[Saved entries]
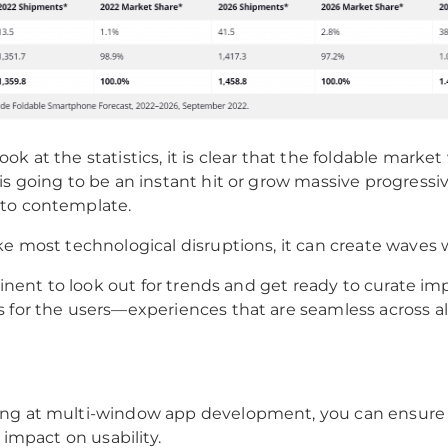
k at the statistics, it is clear that the foldable market 
is going to be an instant hit or grow massive progressiv
to contemplate.
ke most technological disruptions, it can create waves 
ertinent to look out for trends and get ready to curate i
 for the users—experiences that are seamless across all
ng at multi-window app development, you can ensure 
e impact on usability.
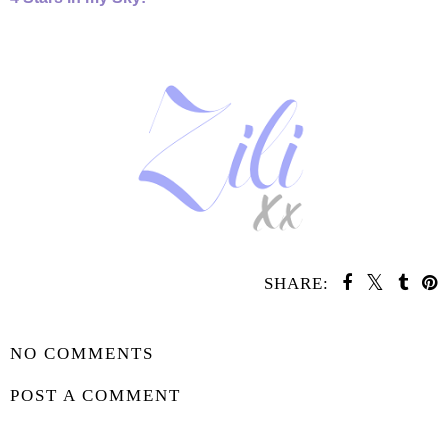
SHARE:
SHARE
NO COMMENTS
POST A COMMENT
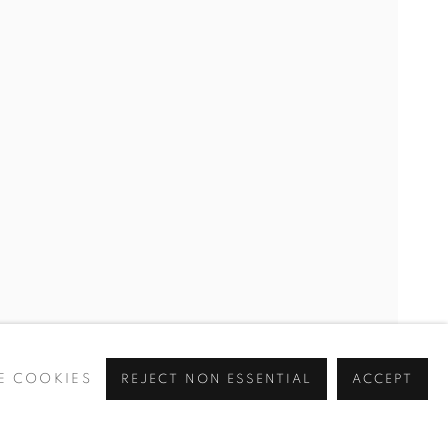
D
E COOKIES
REJECT NON ESSENTIAL
ACCEPT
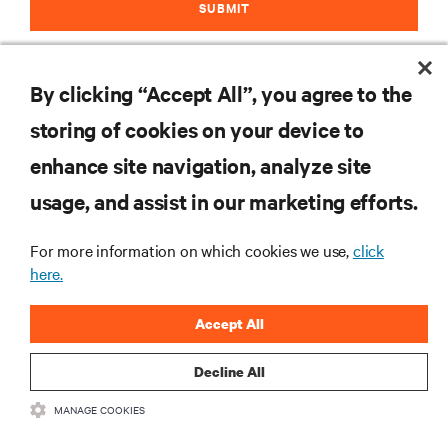
SUBMIT
By clicking “Accept All”, you agree to the
storing of cookies on your device to
RESOURCES
enhance site navigation, analyze site
usage, and assist in our marketing efforts.
SUPPORT
For more information on which cookies we use,
click
CORPORATE
here.
Accept All
Decline All
CONNECT WITH US
MANAGE COOKIES
Insta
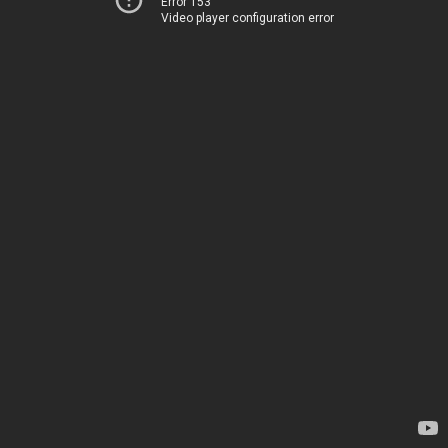
Error 153
Video player configuration error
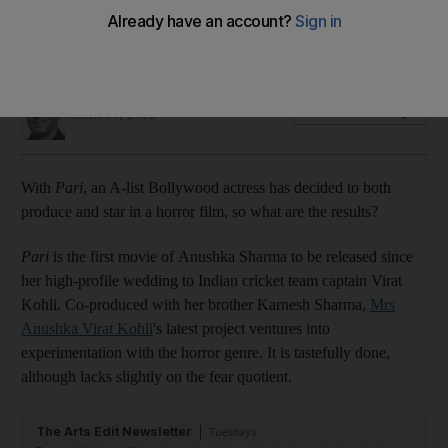
While some horror films bring blood and gore, director Prosit
Roy's debut moves with purpose - until the climax
Kumar Shyam
Add on Google
March 04, 2018
With
Pari
, an A-list Bollywood actress has decided to both
produce and star in a horror film, so what are the results?
Pari
is the first movie of Anushka Sharma to be released since
her high-profile wedding to Indian cricket team captain Virat
Kohli. Co-produced with her brother Karnesh Sharma,
Mrs
Anushka Virat Kohli
's latest project ventures into
experimentation with the horror genre. It is tastefully done,
although lacks slightly on the fear quotient.
The Arts Edit Newsletter
Tuesdays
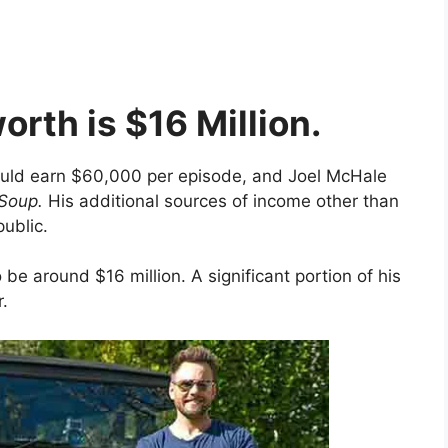
orth is $16 Million.
ould earn $60,000 per episode, and Joel McHale
Soup.
His additional sources of income other than
public.
be around $16 million. A significant portion of his
r.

HOW TO COMPLETE THIS TASK
Only a word-for-word repetition of the lines from the one containing "His additional sources of income other than" to the final line of the data above counts as the answer.

RESPONSE
His additional sources of income other than
public.
be around $16 million. A significant portion of his
r.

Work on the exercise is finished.